##### Извлеченный текст #####
Но были и отличия, связанные с общими культурными достижениями, которые легче показать на примере религиозных представлений. Мы довольно хорошо знаем микенский пантеон и понимаем, что это было многобожие и что этих богов было намного больше, чем 12 олимпийцев. Больше 80 богов нам известно по именам, но их функции мы не очень знаем.

В первом тысячелетии часть из этих божеств проявляется иногда на местном уровне, как местночтимые, какие-то такие меньшие боги, но народную религию первого тысячелетия мы знаем отнюдь не в деталях. Однако в этом направлении были проведены крупные исследования, в том числе Мартин Нильссон написал монографию о греческой народной религии. Она переведена на русский язык.

Мы понимаем, что микенцы строили и дворцы, и укрепления, мы понимаем, что у них была определенная организация общества, что во главе этого общества стоял ванакт, рядом с ним находился воевода, что засвидетельствовано во втором тысячелетии в двух областях Греции. И народ в одном из текстов выступает как юридическое лицо.

Это свидетельствует о том, что было что-то, похожее на общину, и ее представитель имел право выступать в суде от имени этой самой общины.

У них был десятеричный счет – с этой точки зрения, мы бы тоже друг друга легко поняли. Циркуль уже существовал. Мы были бы очень удивлены их представлениям об окружающем мире, о небесном своде. Микенцы клали в могилы своих родных весы, сделанные из тончайшей золотой фольги. Очевидно, для того, чтобы тому, кто будет их принимать в загробном мире, было легче оценить их дальнейшую судьбу.

– Они верили в загробную жизнь?
##### Выдержки из записей #####
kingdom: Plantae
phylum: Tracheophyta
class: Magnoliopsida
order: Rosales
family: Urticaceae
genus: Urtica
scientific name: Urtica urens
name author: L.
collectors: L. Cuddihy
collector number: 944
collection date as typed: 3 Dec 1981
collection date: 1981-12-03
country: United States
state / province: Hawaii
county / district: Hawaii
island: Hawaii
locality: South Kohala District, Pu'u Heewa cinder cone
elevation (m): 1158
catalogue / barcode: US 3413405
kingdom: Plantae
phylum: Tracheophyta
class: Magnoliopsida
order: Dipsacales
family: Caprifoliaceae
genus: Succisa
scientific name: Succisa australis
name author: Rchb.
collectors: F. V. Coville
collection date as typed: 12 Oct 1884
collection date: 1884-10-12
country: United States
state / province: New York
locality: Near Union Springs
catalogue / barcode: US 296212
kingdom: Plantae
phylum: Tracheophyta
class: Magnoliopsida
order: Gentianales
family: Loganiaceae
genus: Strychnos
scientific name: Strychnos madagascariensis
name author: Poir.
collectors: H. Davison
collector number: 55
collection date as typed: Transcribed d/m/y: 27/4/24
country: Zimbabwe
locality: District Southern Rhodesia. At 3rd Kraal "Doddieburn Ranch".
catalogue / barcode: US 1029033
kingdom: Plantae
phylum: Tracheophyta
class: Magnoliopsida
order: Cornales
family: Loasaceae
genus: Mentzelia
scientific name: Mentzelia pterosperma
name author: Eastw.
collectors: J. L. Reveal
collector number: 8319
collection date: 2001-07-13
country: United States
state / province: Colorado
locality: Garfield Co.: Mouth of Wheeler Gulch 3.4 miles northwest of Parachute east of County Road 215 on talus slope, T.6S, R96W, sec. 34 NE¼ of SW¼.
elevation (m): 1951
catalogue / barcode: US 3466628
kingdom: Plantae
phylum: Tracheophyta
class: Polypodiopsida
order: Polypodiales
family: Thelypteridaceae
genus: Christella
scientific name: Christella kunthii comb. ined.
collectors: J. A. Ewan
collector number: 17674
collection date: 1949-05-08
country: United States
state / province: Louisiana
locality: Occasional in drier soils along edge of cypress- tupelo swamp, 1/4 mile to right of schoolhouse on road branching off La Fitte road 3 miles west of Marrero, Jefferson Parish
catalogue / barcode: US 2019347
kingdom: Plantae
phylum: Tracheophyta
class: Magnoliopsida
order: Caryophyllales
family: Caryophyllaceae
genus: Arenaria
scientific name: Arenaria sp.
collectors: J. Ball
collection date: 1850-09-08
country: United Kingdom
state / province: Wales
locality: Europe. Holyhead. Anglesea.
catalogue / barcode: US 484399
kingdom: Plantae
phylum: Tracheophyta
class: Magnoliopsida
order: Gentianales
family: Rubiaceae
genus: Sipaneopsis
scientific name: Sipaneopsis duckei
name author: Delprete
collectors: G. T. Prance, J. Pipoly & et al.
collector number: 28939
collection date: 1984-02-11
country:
#####
• **Набор заданий**:
A – Ответьте по тексту о микенцах:
(i) Сколько богов микенского пантеона известно по именам?
(ii) Кто стоял во главе микенского общества?
(iii) Из чего были сделаны весы, которые микенцы клали в могилы своих родных?
B – Перечислите всех участников общественного устройства микенцев, которых называет текст о микенцах.
C – Выпишите из текста о микенцах дословно отрывок от слов «Мы понимаем, что микенцы» до слов «в загробную жизнь?» включительно.

• **Ответы по порядку**:
A –
(i) Больше 80.
(ii) Ванакт.
(iii) Из тончайшей золотой фольги.

B – Ванакт; воевода; народ; представитель общины.

C –
Мы понимаем, что микенцы строили и дворцы, и укрепления, мы понимаем, что у них была определенная организация общества, что во главе этого общества стоял ванакт, рядом с ним находился воевода, что засвидетельствовано во втором тысячелетии в двух областях Греции. И народ в одном из текстов выступает как юридическое лицо.

Это свидетельствует о том, что было что-то, похожее на общину, и ее представитель имел право выступать в суде от имени этой самой общины.

У них был десятеричный счет – с этой точки зрения, мы бы тоже друг друга легко поняли. Циркуль уже существовал. Мы были бы очень удивлены их представлениям об окружающем мире, о небесном своде. Микенцы клали в могилы своих родных весы, сделанные из тончайшей золотой фольги. Очевидно, для того, чтобы тому, кто будет их принимать в загробном мире, было легче оценить их дальнейшую судьбу.

– Они верили в загробную жизнь?